Truth No. 1, the article said, was to accept that some percentage of your digital ad dollars will go to waste. Either they’ll reach nobody, or they’ll pretend to reach someone, or they’ll reach the wrong people, or otherwise go to waste.

And truth No. 2, it said, is that some crucial numbers are heading in the wrong direction. The ad platform Integral Ad Science (IAS), reported in March that the U.S. is trending backwards on ad completion and time-in-view, while growing in ad fraud.

“Those increasing ad fraud numbers? As we have said many times before, ad fraud remains a game of whack-a-mole, and the incentives for the bad guys are simply too high to give up,” MediaPost wrote. And “let’s be brutally honest and remind ourselves what ‘completed’ means. It’s defined as this: “‘A display ad impression is considered viewable if at least 50% of pixels are on screen for at least one second after the ad has rendered. A video ad impression is viewable if the ad is playing while at least 50% of the pixels are on screen for at least two continuous seconds.’”

Perhaps it’s not surprising, then, that spending on “traditional advertising,” defined as commercials or ads in print, or on TV or radio, is increasing, according to a report in Harvard Business Review.

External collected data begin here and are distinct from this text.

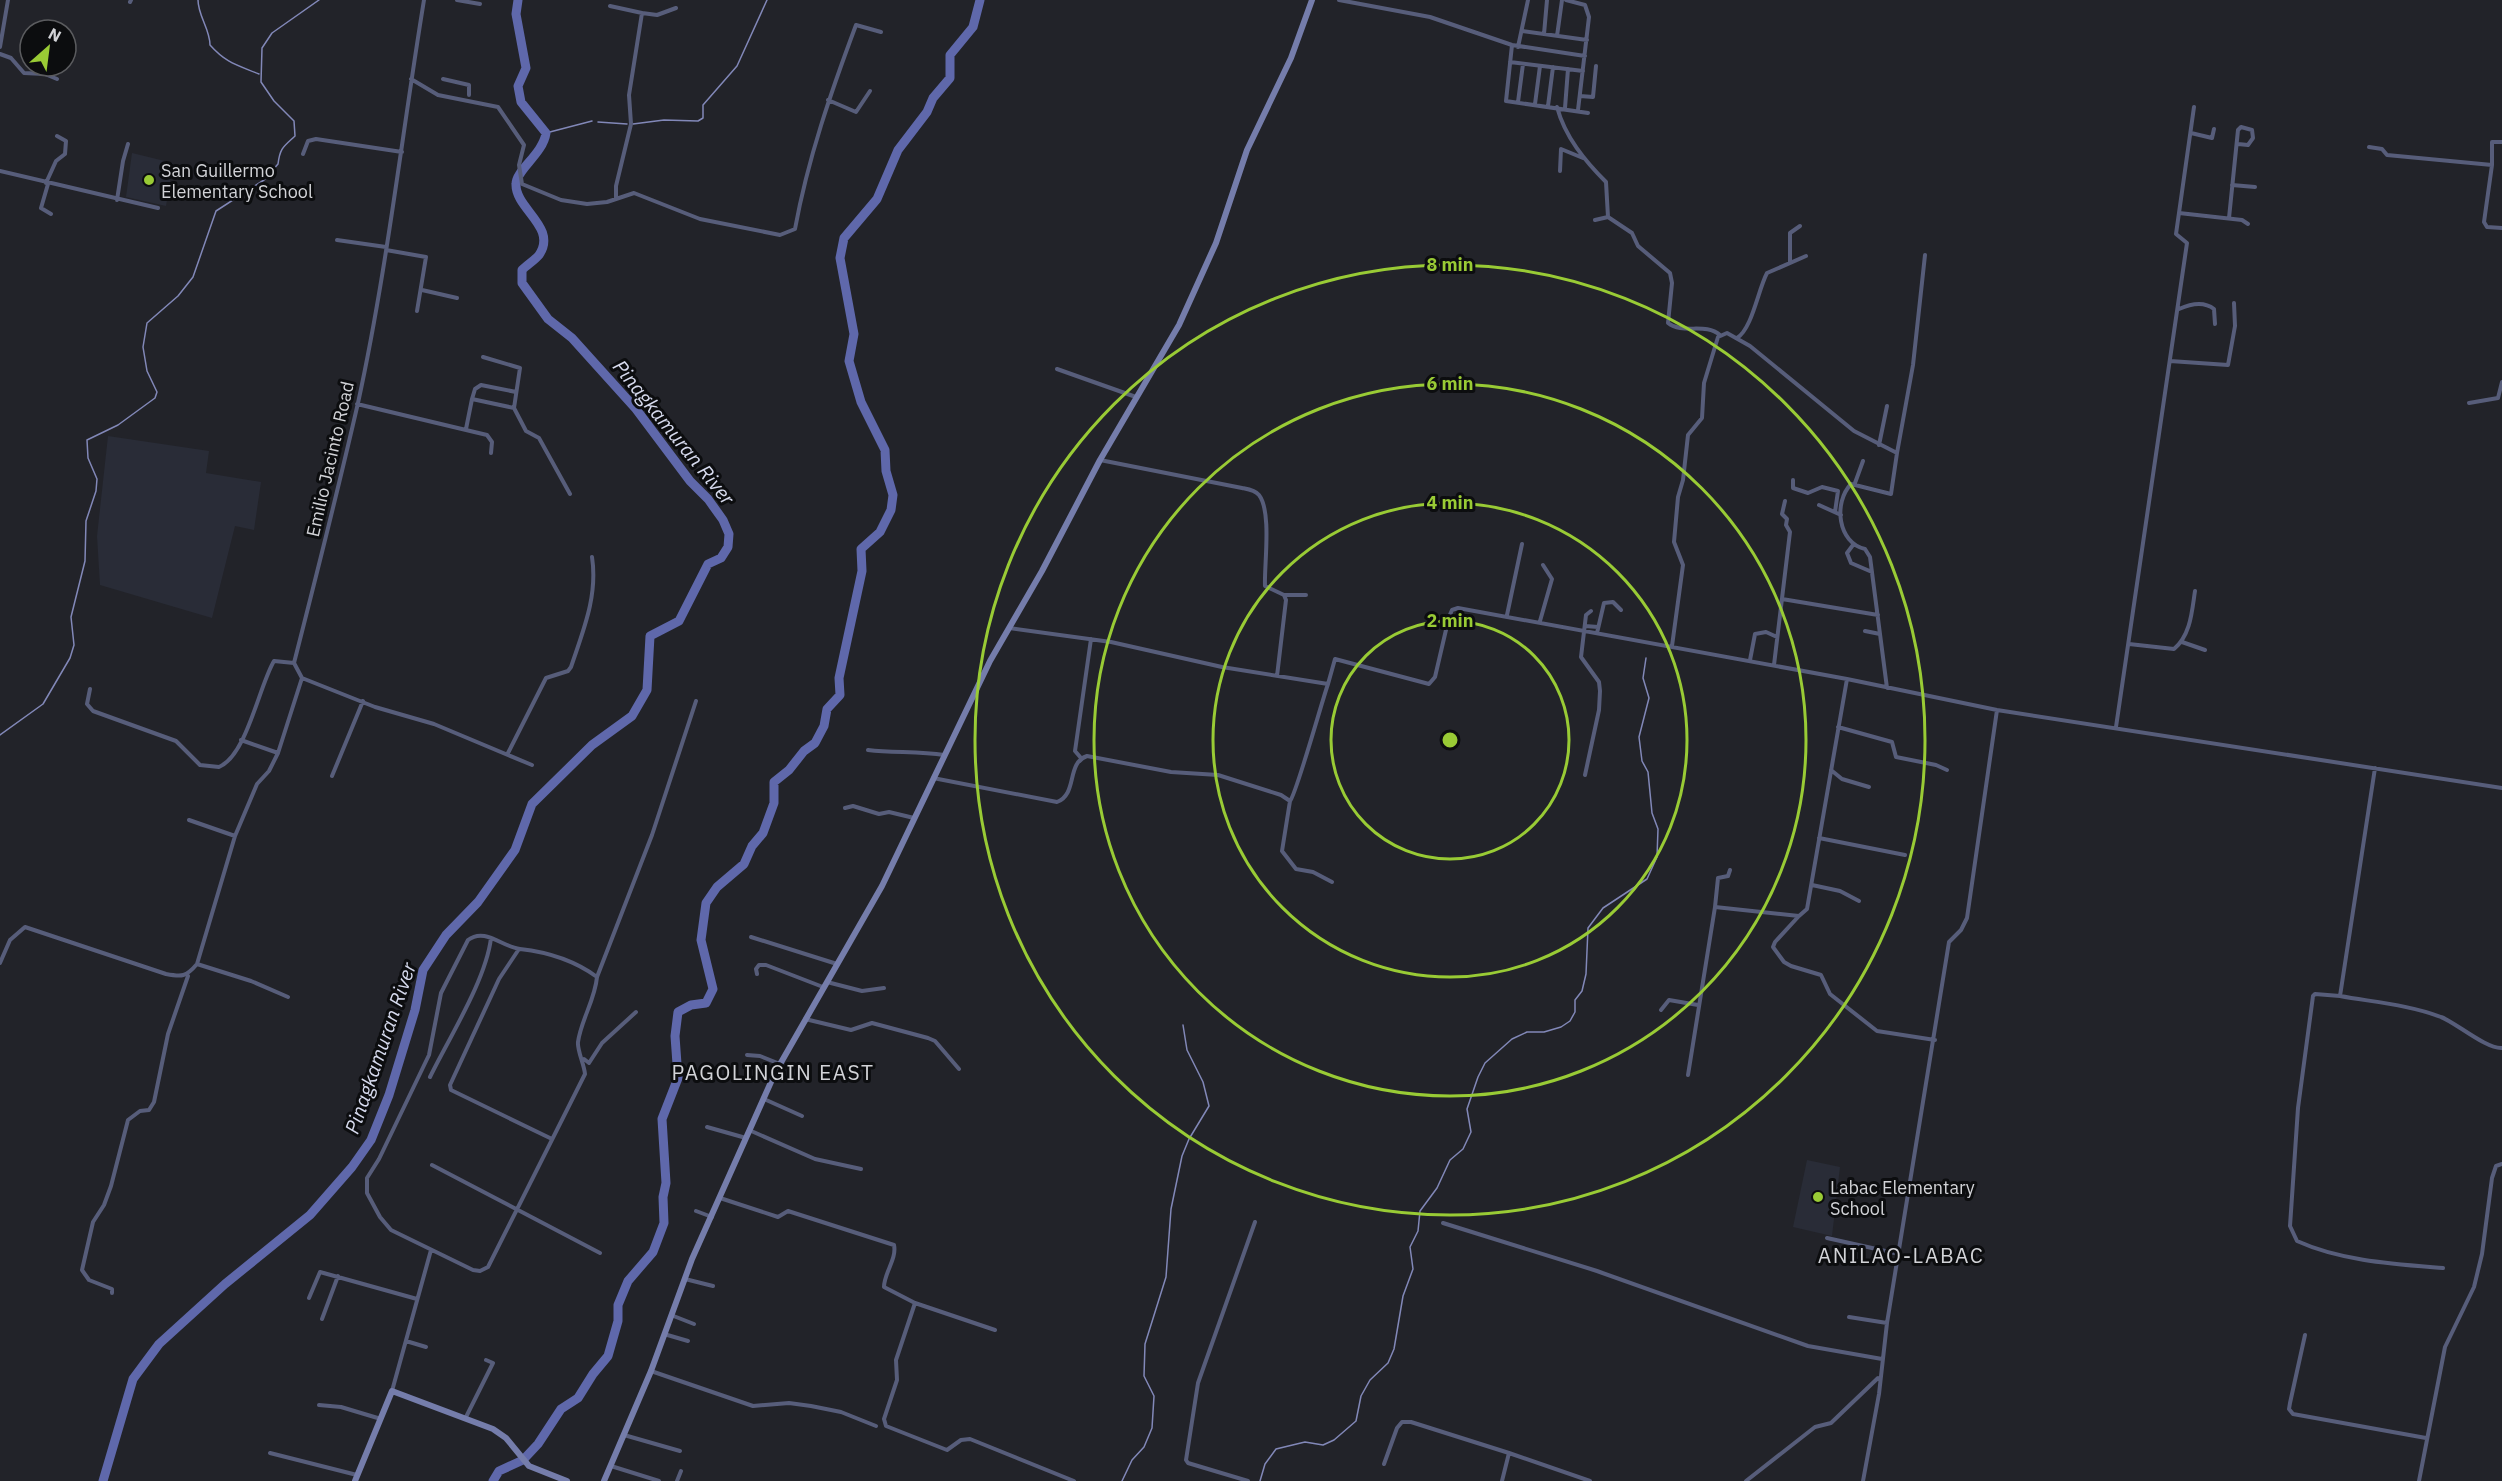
<svg xmlns="http://www.w3.org/2000/svg" width="2502" height="1481" font-family="'IBM Plex Sans',sans-serif">
	<style>
		.built { fill: #292c37 }
		.lines { fill: none; stroke-linecap: round; stroke-linejoin: round }
		.stream { stroke: #8288b8; stroke-width: 1.5 }
		.river { stroke: #5f68ab; stroke-width: 9 }
		.street { stroke: #575d7a; stroke-width: 4 }
		.secondary { stroke: #757dab; stroke-width: 6 }
		.ring { fill: none; stroke: #99cb35; stroke-width: 3 }
		.poi-dot { fill: #99cb35; stroke: #0c0d0f; stroke-width: 2 }
		.labels { text-anchor: middle; dominant-baseline: central; stroke-width: 6; stroke-linejoin: round; paint-order: stroke }
		.poi-label { font-size: 18px; fill: #d2d3d7; stroke: #0c0d0f; text-anchor: start }
		.street-label { font-size: 18px; fill: #d2d3d7; stroke: #0c0d0f }
		.water-label { font-size: 20px; font-style: italic; fill: #d6daed; stroke: #0c0d0f }
		.quarter-label { font-size: 21px; letter-spacing: 1.5px; fill: #d2d3d7; stroke: #0c0d0f }
		.centre { fill: #99cb35; stroke: #0c0d0f; stroke-width: 3 }
		.ring-label { font-size: 18px; text-anchor: middle; font-weight: bold; fill: #99cb35; stroke: #0c0d0f; stroke-width: 6; stroke-linejoin: round; paint-order: stroke }
	</style>
	<rect width="100%" height="100%" fill="#222329"/>
	<path class="built" d="M132,153l41,10 -7,43 -40,-9z
		M108,436l101,15 -3,22 55,9 -7,48 -19,-4 -23,92 -112,-33 -3,-49z
		M1807,1160l33,7 -8,69 -39,-9z"/>
	<g class="lines">
		<path class="stream" d="M198,0c0,16 12,29 12,45 16,18 27,20 49,29
			M598,122l29,2
			M633,124l31,-4 34,1 5,-3v-13l34,-39 30,-66
			M546,133l46,-12
			M0,735l43,-31 27,-46 4,-13 -3,-28 14,-56 1,-40 10,-30 1,-12 -9,-21 -1,-18 31,-15 37,-27 2,-6 -10,-21 -4,-24 4,-24 31,-27 15,-19 23,-66 48,-31 14,-16c2,-16 5,-17 17,-28l-1,-15 -20,-20 -13,-19 1,-34 10,-15 47,-33
			M1122,1481l10,-21 12,-13 8,-19 2,-32 -10,-20 1,-32 21,-67 5,-68 11,-53 7,-17 20,-33 -6,-24 -16,-32 -4,-25
			M1260,1481l5,-17 11,-15 29,-7 18,3 11,-5 22,-19 5,-25 9,-16 18,-17 6,-14 9,-53 10,-27 -3,-22 8,-16 2,-20 17,-23 13,-28 13,-11 8,-17 -4,-23 11,-32 7,-14 27,-24 15,-7h17l17,-5 9,-6 5,-9v-12l7,-9 4,-17 2,-46 15,-20 44,-29 10,-22 1,-28 -6,-16 -4,-41 -6,-11 -3,-24 10,-39 -6,-20 3,-20"/>
		<path class="river" d="M103,1481l30,-102 26,-35 66,-60 85,-69 42,-48 19,-27 18,-45 26,-85 8,-40 23,-35 32,-33 37,-52 17,-46 60,-59 40,-29 15,-26 3,-54 29,-15 29,-57 13,-6 7,-11 1,-13 -6,-14 -15,-21 -18,-18 -54,-72 -64,-71 -24,-19 -26,-36v-13c5,-5 13,-10 17,-15 19,-28 -24,-46 -23,-71 0,-14 27,-30 30,-51l-25,-31 -3,-16 8,-18 -10,-54 2,-14
			M493,1481l6,-10 24,-11 15,-16 23,-35 17,-11 15,-24 15,-18 10,-35v-16l10,-24 25,-29 11,-29 -1,-26 3,-14 -4,-64 16,-41 -3,-42 3,-24 13,-7 15,-2 7,-14 -12,-49 5,-37 11,-16 27,-23 8,-18 11,-13 11,-30v-21l15,-12 15,-19 11,-8 9,-17 3,-17 13,-14 -1,-17 23,-107 -1,-22 19,-17 11,-22 2,-15 -7,-24 -1,-21 -24,-48 -12,-41 5,-27 -14,-76 4,-20 33,-39 21,-49 29,-38 6,-14 17,-20v-23l23,-28 7,-27"/>
		<path class="street" d="M424,0c-22,134 -37,270 -66,403 -20,87 -42,174 -64,260l8,15 73,29 59,17 98,41
			M457,0l23,4
			M1339,0l91,17 82,28 73,11
			M1566,0l19,5 4,12 -11,93
			M130,2l1,-2
			M610,6l32,7 -13,82 2,29 -15,62v13
			M642,13l15,2 19,-7
			M1522,31l65,9
			M1544,34l3,-34
			M1557,36l5,-36
			M1512,45l-6,56 82,12
			M0,47l8,-47
			M1518,47l10,-47
			M0,54l11,4 13,15 21,1 12,5
			M1510,62l73,9
			M411,79l27,16 60,12 26,38 -5,20 3,19 39,16 26,4 20,-2 27,-9 66,26 80,16 15,-6c13,-71 36,-137 61,-204l25,7
			M443,79l26,6v10
			M1580,96l13,1 3,-31
			M828,100l28,12 14,-21
			M1518,102l5,-38
			M1535,104l5,-38
			M1548,106l5,-39
			M1557,107c8,30 28,54 49,75l2,35 -13,3
			M1565,108l3,-39
			M2191,133l21,5 2,-9
			M2502,142h-10v23l-8,57 3,5 15,1
			M2369,147l13,2 5,6 105,10
			M303,154l5,-13 8,-2 86,13
			M0,171l158,37
			M1560,171l1,-22 22,9
			M46,183l10,-22 9,-7 1,-13 -9,-5
			M48,184l-7,24 10,6
			M2232,185l23,2
			M117,200l6,-39 5,-17
			M2179,213l63,7 6,4
			M1608,217l24,16 6,13 32,27 2,10 -4,40c15,12 37,-1 52,12
			M2229,218l9,-88 3,-3 11,3 1,8 -5,7 -10,-1
			M337,240l49,7
			M386,250l40,7 -9,54
			M1790,262v-29l10,-7
			M422,290l35,8
			M2179,309c11,-5 25,-8 35,0l1,15
			M1737,338c15,-9 21,-48 30,-65l39,-17
			M2170,361l58,4 7,-39 -1,-23
			M1057,369l79,28
			M472,399l3,-10 6,-4 35,7
			M2469,403l29,-5 4,-16
			M357,404l130,31 5,7 -1,11
			M514,408l12,23 13,7 31,56
			M466,429l6,-30 42,9 6,-40 -37,-11
			M1879,445l8,-39
			M1897,453l16,-88 12,-110
			M1100,460l142,28c5,1 13,2 17,7 13,17 5,70 6,91l19,9 2,5 -9,76
			M1793,480v8l15,5 14,-6 16,4 -3,21
			M1855,483l8,-22
			M1819,505l22,10
			M1853,545l-6,8 4,10 21,9
			M1284,595h22
			M1782,599l96,16
			M1507,615l15,-71
			M1540,621l12,-42 -9,-14
			M1585,626l13,1
			M1009,628l102,14 111,25 106,17 7,-25 94,25 6,-7 14,-60 3,-7 6,-2 389,71
			M1865,631l15,3
			M1597,633l7,-30 9,-1 8,8
			M2182,642l23,8
			M2129,644l45,5c17,-14 18,-39 21,-58
			M1672,646l11,-81 -9,-23 4,-45 5,-17 5,-45 14,-17 2,-35 14,-46 9,-4 23,13 104,85 43,22 -6,41 -40,-10c-18,19 -13,59 14,65l5,8 17,131
			M1750,660l5,-26 11,-2 11,5
			M1774,665l16,-133 -4,-7 1,-6 -5,-5 3,-13
			M90,689l-3,15 6,7 83,30 24,24 19,2c28,-12 40,-81 55,-106l20,2
			M1838,727l54,15 4,15 40,8 11,5
			M2116,727l71,-484 -11,-9 18,-127
			M241,740l37,13
			M868,750c26,3 51,1 76,5
			M508,753l38,-75 22,-7 3,-4c12,-36 27,-71 21,-110
			M1081,758l-6,-7 16,-112
			M2375,768l-35,228 -25,-2 -2,2 -15,112 -8,118 7,15c44,20 97,23 146,27
			M1831,770l11,9 27,8
			M1585,775l14,-65 1,-19 -1,-9 -18,-25 5,-42 5,-4
			M332,776l31,-75
			M933,778l124,24c21,-8 9,-39 30,-46l84,16 47,3 63,20 9,6c6,-6 32,-100 38,-117
			M1290,801l-8,50 14,18 17,3 19,10
			M845,808l8,-2 26,8 10,-2 25,6
			M189,820l46,16
			M1819,838l86,17
			M1812,885l28,6 19,10
			M1715,907l3,-29 10,-2 2,-6
			M1798,917l-23,25 -2,5 11,15 7,4 30,9 9,19 47,37 58,9
			M751,937l86,27
			M519,949l-20,30 -49,106 1,5 101,49
			M0,963l10,-23 15,-13 141,47c16,3 20,3 31,-10l38,-128 22,-52 12,-13 9,-18 24,-75
			M197,964l54,17 37,16
			M757,974l-1,-5 3,-4h7l57,22
			M597,977c-23,-17 -50,-25 -77,-28 -18,-2 -35,-22 -52,-9l-27,53 -12,62 -50,104 -12,19v15l13,24 11,13 82,40 7,1 8,-4 97,-193c-1,-10 -8,-24 -7,-32 3,-22 17,-42 19,-65l55,-142 44,-134
			M827,982l35,9 22,-3
			M2340,996c33,6 70,9 101,21 14,5 45,32 61,31
			M1661,1010l8,-10 29,5
			M805,1019l46,11 21,-7 56,15 7,3 24,28
			M747,1055l13,1 20,8
			M584,1059l5,4 13,-20 34,-31
			M1688,1075l27,-168 84,9 8,-7 40,-230 150,31 505,78
			M430,1077c19,-39 56,-97 61,-139
			M764,1099l38,17
			M707,1127l39,11
			M749,1130l66,29 46,10
			M432,1165l168,88
			M720,1198l58,19 10,-6 106,34c3,14 -10,28 -10,42l31,16 -19,57 1,20 -13,39 2,7 61,24 14,-10 9,-1 104,42
			M696,1211l16,6
			M1443,1223l154,48 211,75 74,13
			M1827,1238l72,16
			M685,1279l28,7
			M112,1293v-4l-23,-9 -7,-10 11,-48 11,-17 7,-19 17,-66 12,-9 9,-1 5,-8 14,-68 20,-58
			M309,1298l11,-26 97,27
			M915,1303l80,27
			M671,1315l23,9
			M1849,1317l38,6
			M322,1319l16,-43
			M664,1334l24,7
			M2305,1335l-15,68 -1,6 4,5 133,24
			M406,1341l20,6
			M651,1371l102,35 36,-3 22,3 30,6 35,14
			M392,1391l39,-141
			M319,1405l22,2 40,12
			M466,1417l27,-54 -7,-3
			M624,1435l56,16
			M270,1453l87,22
			M1384,1464l13,-36 5,-6h9l98,31
			M611,1466l48,15
			M677,1481l4,-10
			M1248,1481l-60,-18 -2,-3 12,-77 57,-161
			M1502,1481l7,-28 81,28
			M1746,1481l69,-54 16,-4 47,-45
			M1863,1481l16,-87 8,-71 62,-381 12,-12 6,-12 30,-208
			M2419,1481l26,-134 29,-60 8,-33 10,-76 4,-12 6,-2"/>
		<path class="secondary" d="M355,1481l37,-90 101,38 13,9 23,28 38,15
			M604,1481l47,-110 41,-112 83,-186 107,-187 108,-225 52,-90 58,-111 79,-135 37,-82 31,-93 44,-92 21,-58"/>
	</g>
	<g class="ring">
		<circle cx="1450" cy="740" r="119"/>
		<circle cx="1450" cy="740" r="237"/>
		<circle cx="1450" cy="740" r="356"/>
		<circle cx="1450" cy="740" r="475"/>
	</g>
	<g class="poi-dot">
		<circle cx="149" cy="180" r="6"/>
		<circle cx="1818" cy="1197" r="6"/>
	</g>
	<g class="labels">
		<g class="poi-label">
			<text x="161" y="170">San Guillermo<tspan x="161" dy="21">Elementary School</tspan></text>
			<text x="1830" y="1187">Labac Elementary<tspan x="1830" dy="21">School</tspan></text>
		</g>
		<g class="street-label">
			<text transform="translate(330 459) rotate(-77)">Emilio Jacinto Road</text>
		</g>
		<g class="water-label">
			<text transform="translate(674 432) rotate(51)">Pinagkamuran River</text>
			<text transform="translate(380 1048) rotate(-71)">Pinagkamuran River</text>
		</g>
		<g class="quarter-label">
			<text x="773" y="1072">PAGOLINGIN EAST</text>
			<text x="1901" y="1255">ANILAO-LABAC</text>
		</g>
	</g>
	<circle cx="1450" cy="740" r="9" class="centre"/>
	<g class="ring-label">
		<text x="1450" y="271">8 min</text>
		<text x="1450" y="390">6 min</text>
		<text x="1450" y="509">4 min</text>
		<text x="1450" y="627">2 min</text>
	</g>
	<g transform="translate(48 48) rotate(28)"><circle r="28" fill="#0c0d0f" stroke="#5b5c5f" stroke-width="1.5"/>
	<path d="M0-4.5L10 22L0 15L-10 22Z" fill="#99cb35"/>
	<text y="-9" font-size="16" font-weight="bold" text-anchor="middle" fill="#d2d3d7">N</text>
	</g>
</svg>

Research by the marketing and media consultant Ebiquity suggests that traditional media channels outperform digital channels in terms of reach, attention, and engagement relative to costs, HBR said. “This performance differential is amplified as costs of online advertising have increased, especially when accounting for impression, click, and conversion fraud — whereas the costs of traditional media have fallen. It simply makes good economic sense to rebalance spending away from digital clutter.”